Now, she was the first trauma patient I've had to send elsewhere by air, but that has to be some kind of record. I'm just glad the doctor acted as quickly as she did, otherwise my patient might have lingered with us much longer.

She was one lucky little girl, though - no skull fractures, no bleeding in the brain, no other injuries. Just some nasty lacerations.

Looking back at it, though, the whole situation was pretty ridiculous. I mean, come on. First of all, who in their right mind takes the risk of not putting their child in a car seat? I understand they can be expensive, but isn't your child's life worth shelling out for the cheapest one you can find? And if you can't afford a car seat for your one child, why on earth are you having another?

I know, I know. They didn't think about it that much. Or plan. Or whatever.

I think that if I have to deal with the results of your poor decision-making, I earn the privilege of criticizing it.

Now, I realize that it wasn't all that long ago that it was common practice to put your baby on your lap, or your toddler on the bench seat next to you.

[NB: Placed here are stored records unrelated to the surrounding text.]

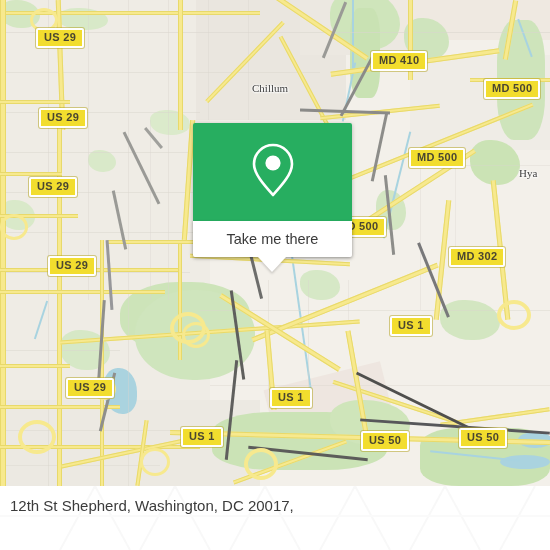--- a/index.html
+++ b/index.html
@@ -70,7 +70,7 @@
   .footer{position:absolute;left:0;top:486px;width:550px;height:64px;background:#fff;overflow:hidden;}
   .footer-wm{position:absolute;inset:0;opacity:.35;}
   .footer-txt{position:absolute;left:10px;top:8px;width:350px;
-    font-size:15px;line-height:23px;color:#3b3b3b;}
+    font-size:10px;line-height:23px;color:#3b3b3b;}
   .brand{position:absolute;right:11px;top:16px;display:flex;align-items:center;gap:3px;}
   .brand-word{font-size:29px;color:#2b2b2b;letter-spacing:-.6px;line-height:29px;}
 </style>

Things change so quickly, though. Cars today go much faster, and we let a lot more people drive. Who, evidently, shouldn't.

I really hate it for that little girl, that she'll have that scar front-and-center. I guess the good thing is that right now, for the worst of the healing process, she's too young to care. And every time her parents look at her, they will, hopefully, be reminded of the importance of buckling up.

So in case you weren't sure about it, learn from their mistake. Buckle up.

1 comment:

  1. Bo has a scar from his eye brow across his forehead and back across the top part of his skull from an accident where he was not in a car seat. Not to mention majority of health dept give car seats away for free or a minimal price. There is no excuse for not buckling you child up!